• Texto em estudo:
******************************

Doutor em Direito penal pela Universidade Complutense de Madri, Mestre em Direito Penal pela USP, Diretor-Presidente da Rede de Ensino LFG e Co-coordenador dos cursos de pós-graduação transmitidos por ela. Foi Promotor de Justiça (1980 a 1983), Juiz de Direito (1983 a 1998) e Advogado (1999 a 2001). Twitter: www.twitter.com/ProfessorLFG. Blog: www.blogdolfg.com.br - Pesquisadora : Áurea Maria Ferraz de Sousa.

Como citar este artigo : GOMES, Luiz Flávio. SOUSA, Áurea Maria Ferraz de. Responsabilidade da pessoa jurídica: princípio da dupla imputação . Disponível em http:// www.lfg.com.br - 09 de julho de 2010.

A Lei Maior cuidou de maneira especial do direito a que todos têm ao meio ambiente ecologicamente equilibrado; por imposição constitucional, trata-se de bem de uso comum do povo e essencial à sadia qualidade de vida, devendo o Poder Público e a coletividade defendê-lo e preservá-lo para as presentes e futuras gerações.

Pois bem, dentre os instrumentos impostos para a efetiva proteção ambiental constitucionalmente almejada está a responsabilidade que recai sobre aquele que pratica um dano ambiental. Neste sentido, dispõe a Carta Magna: Art. 225, 3º - As condutas e atividades consideradas lesivas ao meio ambiente sujeitarão os infratores, pessoas físicas ou jurídicas , a sanções penais e administrativas, independentemente da obrigação de reparar os danos causados.

******************************

Entradas de dados extraídos

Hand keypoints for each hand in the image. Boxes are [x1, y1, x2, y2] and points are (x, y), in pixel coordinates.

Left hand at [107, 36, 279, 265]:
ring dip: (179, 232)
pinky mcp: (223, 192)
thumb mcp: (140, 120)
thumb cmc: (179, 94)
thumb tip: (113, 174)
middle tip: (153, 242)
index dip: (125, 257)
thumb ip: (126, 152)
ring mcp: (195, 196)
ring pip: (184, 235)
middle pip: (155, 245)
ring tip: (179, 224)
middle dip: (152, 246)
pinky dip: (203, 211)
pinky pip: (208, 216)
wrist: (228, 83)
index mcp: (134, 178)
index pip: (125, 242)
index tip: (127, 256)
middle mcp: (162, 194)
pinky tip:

******************************

• Enunciado: Segundo o texto sobre a responsabilidade da pessoa jurídica, por que o Poder Público e a coletividade devem defender e preservar o meio ambiente ecologicamente equilibrado? Responda em uma a três frases.

• Resposta: Por imposição constitucional, o meio ambiente ecologicamente equilibrado é bem de uso comum do povo e essencial à sadia qualidade de vida. Por isso, cabe ao Poder Público e à coletividade defendê-lo e preservá-lo para as presentes e futuras gerações.